*TASK ITEM*
An exact copy of every entry is required, minus the pictures.

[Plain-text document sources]
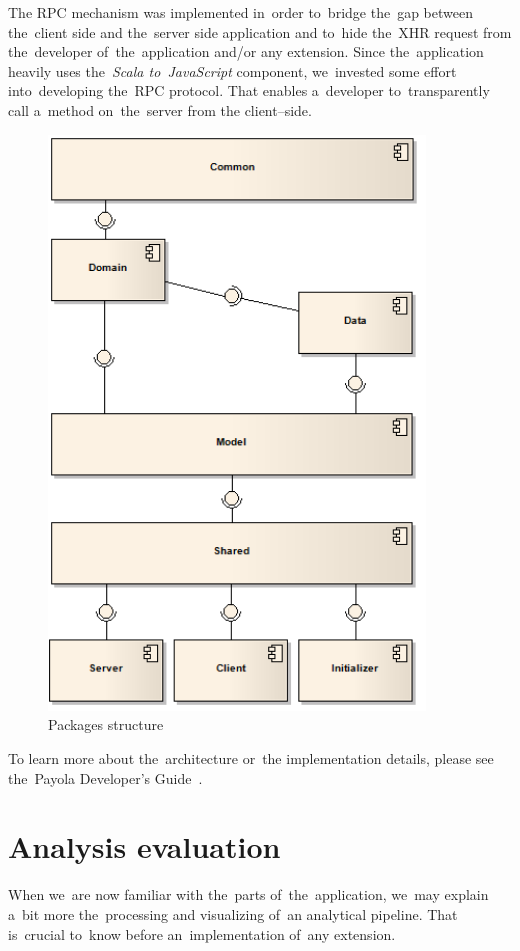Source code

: The RPC mechanism was implemented in~order to~bridge the~gap between the~client 
side and the~server side application and to~hide the~XHR request from
the~developer of~the~application and/or any extension. Since the~application heavily
uses the~\emph{Scala to~JavaScript} component, we~invested some effort into~developing the~RPC 
protocol. That enables a~developer to~transparently call a~method on~the~server from 
the client--side. 

\begin{figure}
	\centering
	\includegraphics[width=100mm]{images/project_dependencies.png}
	\caption{Packages structure}
	\label{fig:packages-structure}
\end{figure}

To learn more about the~architecture or~the implementation details, please see the~Payola Developer's Guide~\cite{payola:dg}.

\section{Analysis evaluation}
When we~are now familiar with the~parts of~the~application, we~may explain a~bit more the~processing and visualizing of~an analytical pipeline. That is~crucial to~know before an~implementation of~any extension.


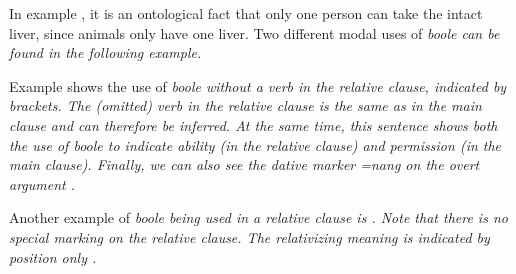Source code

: 
In example , it is an ontological fact that only one person can take the intact liver, since animals only have one liver.   Two different modal  uses of \em boole \em can be found in the following example.



Example  shows the use of \em boole \em without a verb in the relative clause, indicated by brackets. The (omitted) verb in the relative clause is the same as in the main clause  and can therefore be inferred. At the same time, this sentence shows both the use of \em boole \em to indicate   ability (in the relative clause) and   permission (in the main clause). Finally, we can also see the dative marker \em =nang \em on the overt argument .

Another example of  \em boole \em being used in a relative clause is . Note that there is no special marking on the relative clause. The relativizing meaning is indicated by position only .





%
%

*EXERCISE SOLUTION*
Source code

: The RPC mechanism was implemented in~order to~bridge the~gap between the~client 
side and the~server side application and to~hide the~XHR request from
the~developer of~the~application and/or any extension. Since the~application heavily
uses the~\emph{Scala to~JavaScript} component, we~invested some effort into~developing the~RPC 
protocol. That enables a~developer to~transparently call a~method on~the~server from 
the client--side. 

\begin{figure}
	\centering
	\includegraphics[width=100mm]{images/project_dependencies.png}
	\caption{Packages structure}
	\label{fig:packages-structure}
\end{figure}

To learn more about the~architecture or~the implementation details, please see the~Payola Developer's Guide~\cite{payola:dg}.

\section{Analysis evaluation}
When we~are now familiar with the~parts of~the~application, we~may explain a~bit more the~processing and visualizing of~an analytical pipeline. That is~crucial to~know before an~implementation of~any extension.


Source code

: 
In example , it is an ontological fact that only one person can take the intact liver, since animals only have one liver.   Two different modal  uses of \em boole \em can be found in the following example.



Example  shows the use of \em boole \em without a verb in the relative clause, indicated by brackets. The (omitted) verb in the relative clause is the same as in the main clause  and can therefore be inferred. At the same time, this sentence shows both the use of \em boole \em to indicate   ability (in the relative clause) and   permission (in the main clause). Finally, we can also see the dative marker \em =nang \em on the overt argument .

Another example of  \em boole \em being used in a relative clause is . Note that there is no special marking on the relative clause. The relativizing meaning is indicated by position only .





%
%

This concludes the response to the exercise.